Cinefilia Crônica | Na volta eu vejo


[dropcap]M[/dropcap]eus pais tiveram que olhar para trás no supermercado de nome francês e logotipo de arco e flecha. Uma prateleira enorme chamou minha atenção e desisti de empurrar o carrinho, ainda que vagarosamente, para dar prosseguimento às compras do mês. O lançamento da fita VHS de O Rei Leão era comentado pela molecada da rua e eu não queria ficar para trás.

Pedi para comprarem uma fita, só uma fita. Eles disseram que comprariam, é claro, mas na volta.

As crianças mais sagazes sabem que a volta será por outro caminho, uma velha estratégia já discutida na hora do recreio. Não saí do lugar e chorei de dar inveja a dramalhões mexicanos. Meus pais foram obrigados a sucumbir à minha estratégia, também discutida na hora do recreio.
Assisti àquele filme logo que chegamos em casa, tomei uma bronca por não ajudar a carregar as sacolas. Voltei a dar play no videocassete antes de sair. E ao voltar da escola. E no fim de semana. E enquanto almoçava. E na ceia de Natal. Decorei as falas, sabia as músicas, era capaz de narrar a animação do começo ao fim com a mesma animação da primeira vez. Apelidei duplas de gordo e magro de Timão e Pumba, cantei “hoje à noite aqui na selva quem dorme é o leão” para pegar no sono e entoei gritos estranhos em todo começo de ciclo, como um macaco levantando Simba para apresentá-lo à selva.
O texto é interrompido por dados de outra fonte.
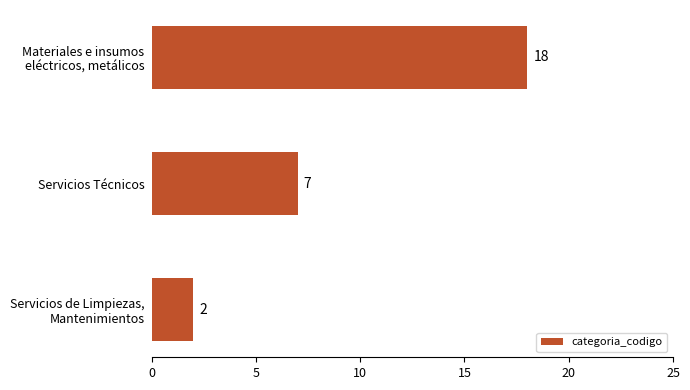

What is the difference between the second highest and minimum values?

5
Ainda hoje, nos almoços de domingo, usamos bordões que nos remetem a fragmentos da animação. As hienas, por exemplo, são a referência familiar para falar de quem trama pelas escondidas. Nunca as vemos com bons olhos.
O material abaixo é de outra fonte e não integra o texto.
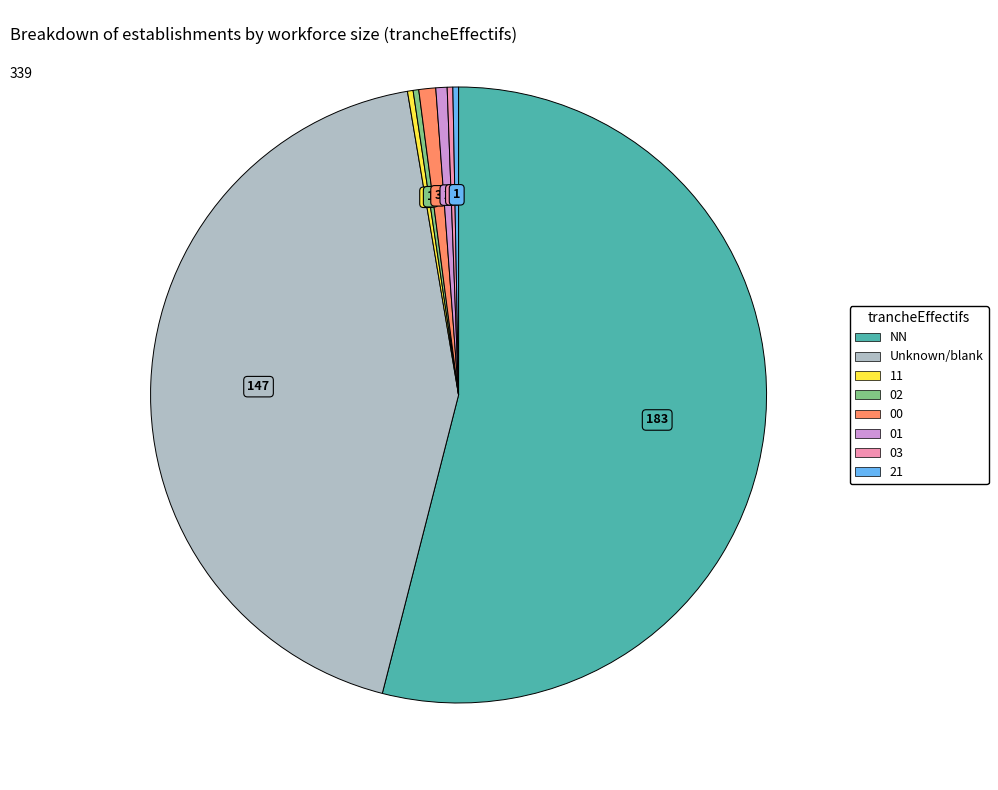

Is there any slice that represents more than half of the pie?

Yes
O Rei Leão é muito marcante para mim e traumático demais para meus pais. Deve ser ter sido por isso que me recusei a acompanhar o mesmo grupo de amigos indo ao cinema no último domingo. Se tive minhas restrições à segunda animação da franquia, não me conformaria com outra dublagem e o visual de animais de verdade dessa nova versão. Para ver leões de verdade, me conformo com os canais de documentários na floresta.

Já me acostumei a ser chamado de chato um milhão de vezes, mas fiquei descontente com O Rei Leão nas telonas. Que reestreassem a velha versão, a minha versão. Seria aceitável. Mas sinto como se me roubassem um pouco da infância. Eles não tinham o direito de refilmar toda aquela história e pouco me importam os direitos a arrecadar um bilhão de dólares para estúdios gananciosos.

Se no domingo estivesse sentado em uma das poltronas comendo pipoca, me sentiria adúltero. Olharia para os lados, com medo de ser pego no flagra por outra criança que teve sua fita VHS verde comprada na base da chantagem do choro infantil. Ela me acusaria e eu seria punido com severidade pelo tribunal da consciência limpa.

Preferi ficar em casa e procurar a velha versão. Cantei as músicas, lembrei os momentos, chorei na morte do Mufasa e me senti em paz com meu travesseiro. Dormi como um leão e, na manhã seguinte, me espreguicei fazendo grunhidos estranhos.